Hi I am working with akka streams
along with akka-stream-kafka
. I am setting up a Stream with the below setup:
Source (Kafka) --> | Akka Actor Flow | --> Sink (MongoDB)
Actor Flow
basically by Actors that will process data, below is the hierarchy:
System
|
Master Actor
/ \
URLTypeHandler SerializedTypeHandler
/ \ |
Type1Handler Type2Handler SomeOtherHandler
So Kafka has the message, I write up the consumer and run it in atMostOnceSource
configuration and use
Consumer.Control control =
Consumer.atMostOnceSource(consumerSettings, Subscriptions.topics(TOPIC))
.mapAsyncUnordered(10, record -> processAccessLog(rootHandler, record.value()))
.to(Sink.foreach(it -> System.out.println("FinalReturnedString--> " + it)))
.run(materializer);
I've used a print as a sink initially, just to get the flow running.
and the processAccessLog
is defined as:
private static CompletionStage<String> processAccessLog(ActorRef handler, byte[] value) {
handler.tell(value, ActorRef.noSender());
return CompletableFuture.completedFuture("");
}
Now, from the definition ask
must be used when an actor is expecting a response, makes sense in this case since I want to return values to be written in the sink.
But everyone (including docs), mention to avoid ask
and rather use tell
and forward
, an amazing blog is written on it Don't Ask, Tell.
In the blog he mentions, in case of nested actors, use tell
for the first message and then use forward
for the message to reach the destination and then after processing directly send the message back to the root actor.
Now here is the problem,
ask
is Still the Right Pattern
From the linked blog article, one "drawback" of ask
is:
blocking an actor itself, which cannot pick any new messages until the response arrives and processing finishes.
However, in akka-stream
this is the exact feature we are looking for, a.k.a. "back-pressure". If the Flow
or Sink
are taking a long time to process data then we want the Source
to slow down.
As a side note, I think the claim in the blog post that the additional listener Actor
results in an implementation that is "dozens times heavier" is an exaggeration. Obviously an intermediate Actor adds some latency overhead but not 12x
more.
Elimination of Back-Pressure
Any implementation of what you are looking for would effectively eliminate back-pressure. An intermediate Flow that only used tell
would continuously propagate demand back to the Source regardless of whether or not your processing logic, within the handler Actors, was completing its calculations at the same speed that the Source is generating data.

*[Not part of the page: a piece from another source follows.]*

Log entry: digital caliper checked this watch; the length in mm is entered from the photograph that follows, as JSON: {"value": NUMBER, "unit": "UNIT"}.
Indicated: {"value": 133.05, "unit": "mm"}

Consider an extreme example: what if your Source could produce 1 million messages per second but the Actor receiving those messages via tell
could only process 1 message per second. What would happen to that Actor's mailbox?
By using the ask pattern in an intermediate Flow you are purposefully linking the speed of the handlers and the speed with which your Source produces data.
If you are willing to remove back-pressure signaling, from the Sink to the Source, then you might as well not use akka-stream in the first place. You can have either back-pressure or non-blocking messaging, but not both.